The necessity is for Pat to create a plan to address the need. In this case, it’s a marketing plan for a new product that has been the focus of most of the organization’s effort. With old products facing receding sales, this product has to succeed. The existing plan, legacy of a departed individual, is ‘old school’ and an up-to-date approach is needed. The indicated need is heavily aligned with this week’s topic of social-media marketing.
Pat starts work to create a document to send to the CEO. This includes making ‘calls’ (viewing videos of quick messages from the various roles involved including the product manager, the financial officer) to find out the parameters which are in play and to get expert knowledge. There are also some marketing materials available.
In previous assignments there were support tools about creating documents and about marketing plans, but this time such support isn’t available. Pat realizes that this being a more advanced cut through the topic, it’s time to start taking ownership of the process. The CEO has asked for an interim plan report before creating the entire marketing plan, and Pat uses previous materials and adapts them to create the plan.
Pat will get feedback from the CEO to incorporate in the plan before putting together the final submission. Ultimately, the success of the plan will be presented, and then feedback on the details of Pat’s submission. The document creation will be evaluated separately and in the context of previous documents required across this particular topic and previous ones, while the marketing plan itself will be evaluated in terms of it’s response to the context.
Several things to note here. The contextualized performance requirement isn’t unique, of course. This very much draws upon similar work seen in Roger Schank’s Story-Centered Curriculum and Goal-Based Scenarios. It differs in that subsequent assignments might use totally separate story settings. It’s similar also to work like Bransford, et al’s Anchored Instruction. The notion of embedding performance in context reflects research that shows abstract instruction doesn’t transfer as well. My own proposal (research, anyone?) is that the story should complete before the conceptual feedback is presented, or indeed that the story outcome includes the conceptual feedback in an intrinsic way.

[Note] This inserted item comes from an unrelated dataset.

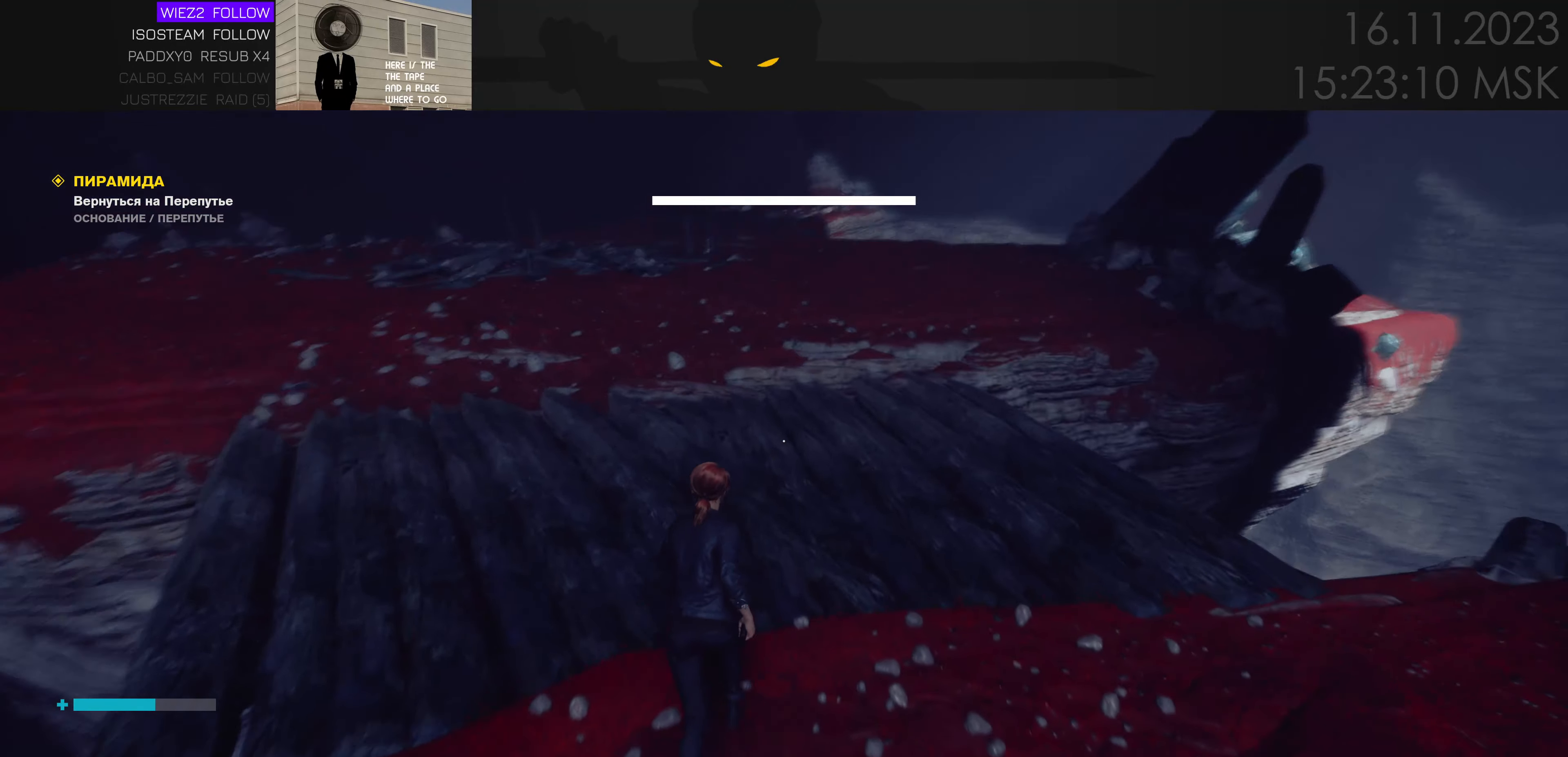
{"keys": ["a", "w"], "events": [[250, "ctrl", "down"], [383, "ctrl", "up"]]}
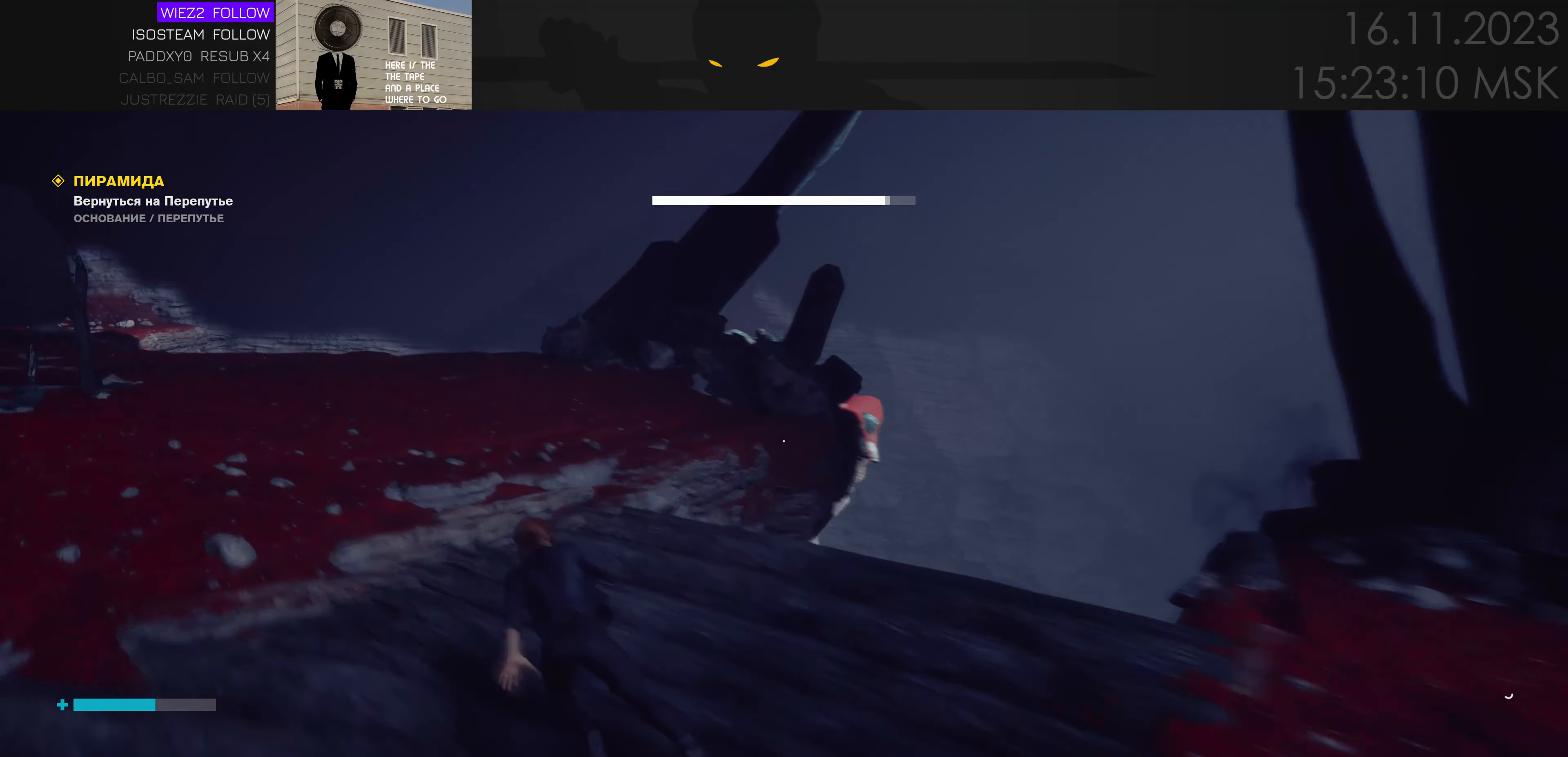
{"keys": ["tab", "w"], "events": [[317, "a", "up"], [483, "tab", "down"]]}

The second important thing is that the document creation details are assessed separately, and tracked across other such assignments that might appear anywhere. The point is to develop meta-skills like digital document creation (and others such as presentations, working in groups, research, etc) as well as the domain skills.
I believe that we need learners to create complex work products that are challenging to auto-mark, because the outcomes are necessary. This means that you need people in the learning loop; totally asynchronous isn’t going to work to develop rich capabilities. I’m trying to figure out ways to approximate that with as little human intervention as possible because pragmatically we have more learning to achieve than we have resources to achieve that (at least until we get our priorities right ;).